I Can Hear You, Can You Hear Me? By Nolan Natasha

04Mar24

Personal relationships feature strongly in I Can Hear You, Can You Hear Me? Our attempts to connect are poignantly portrayed in the opening poem, “Walkie-talkie,” but a reader assuming these are simplistic poems just because they’re reasonably accessible would be mistaken. In “Rental Car,” it feels to me like our tentative hold on life gets a nod as, “Winter Tires hold us, just barely, / to this world, this monochrome day.”

A talented poet, Nolan Natasha has an eye for the kind of worthy detail that helps form a remarkable poem, as in “Gestures,” when a moment bumps the poet out of the usual perspective: “I catch my reflection in the lenses and see / for a moment, the man you see.”

Maturely, everyone inhabiting these poems is allowed complexity and does not come across as strictly or sharply defined. Queer isn’t to be easily defined, it isn’t one thing “written in heavy books.”

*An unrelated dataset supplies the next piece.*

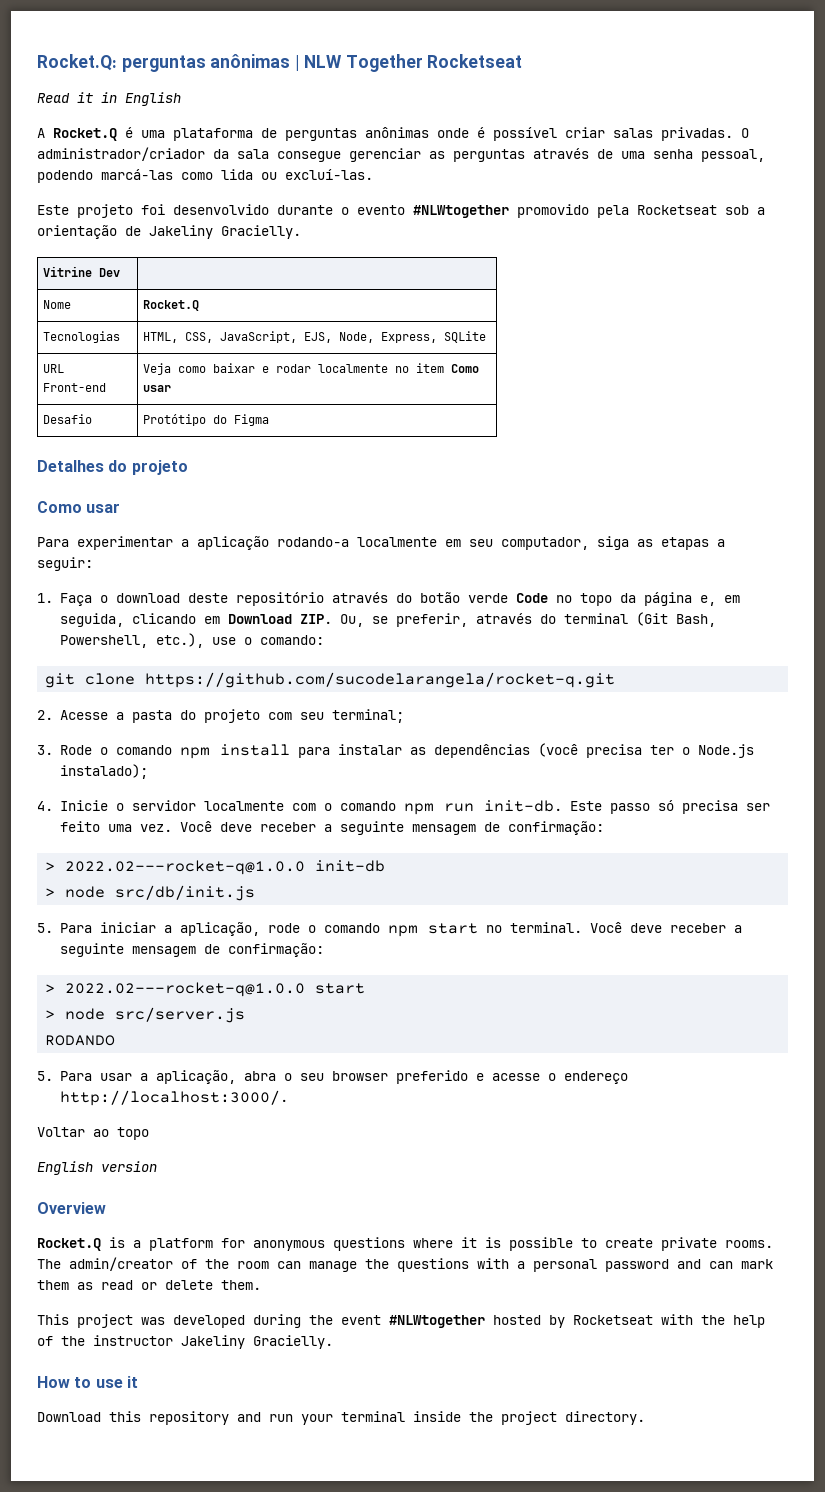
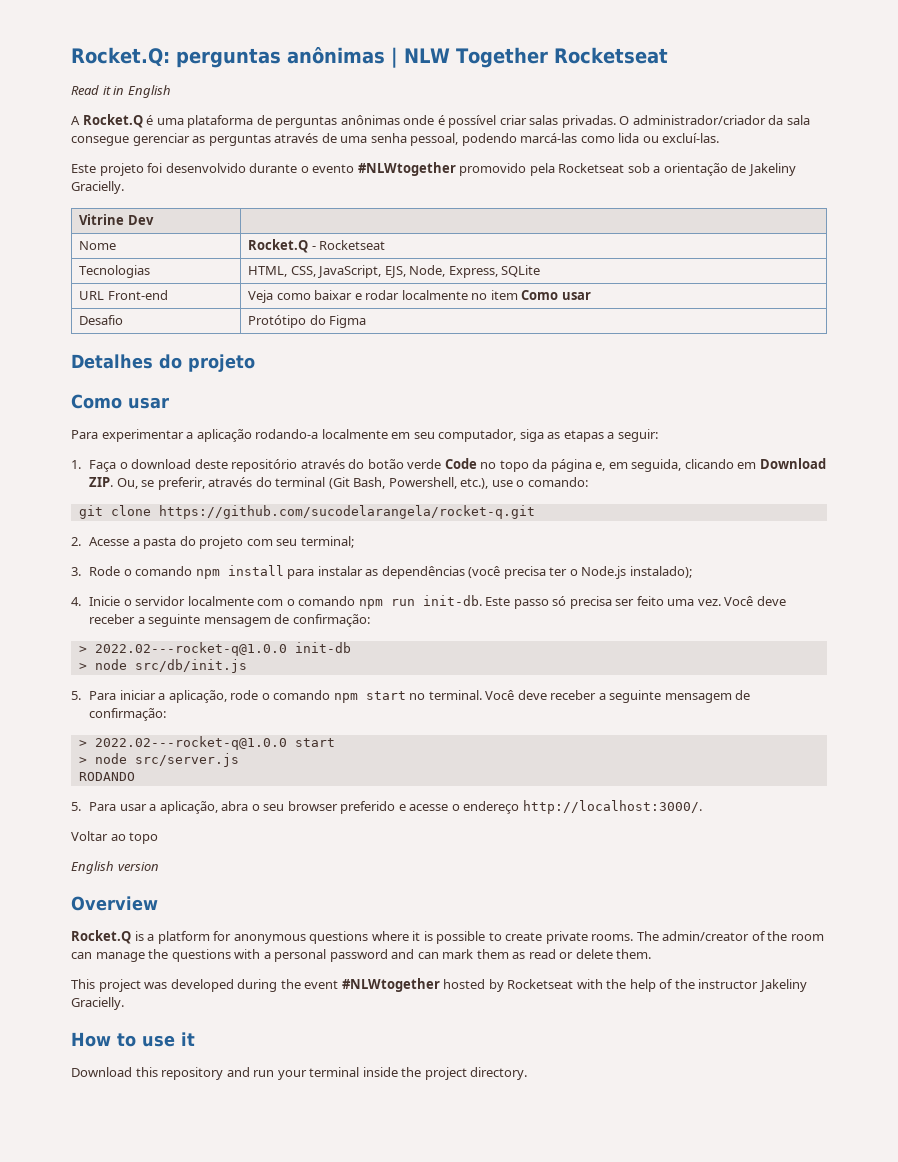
(199, 305) none -> [311,240,386,250] - Rocketseat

I found “Niagara Falls,” to be among the best poems in the book: an assortment of arresting snapshots in impressive detail unfold before a final few lines — I won’t spoil them here — take on a blend of mood and landscape to create a profound poem that, again, I think touches on mortality.

Nolan Natasha has written a superb collection here. It’s a collection that’s poignant and profound as well as honest and articulate. Quite simply, these are the reasons I turn to poetry.  



One Response to “I Can Hear You, Can You Hear Me? By Nolan Natasha”

  1. 1 Carmelo Militano

    Thanks Alex. Always a pleasure to learn and hear from you about a good read: poetry, fiction, or non-fiction.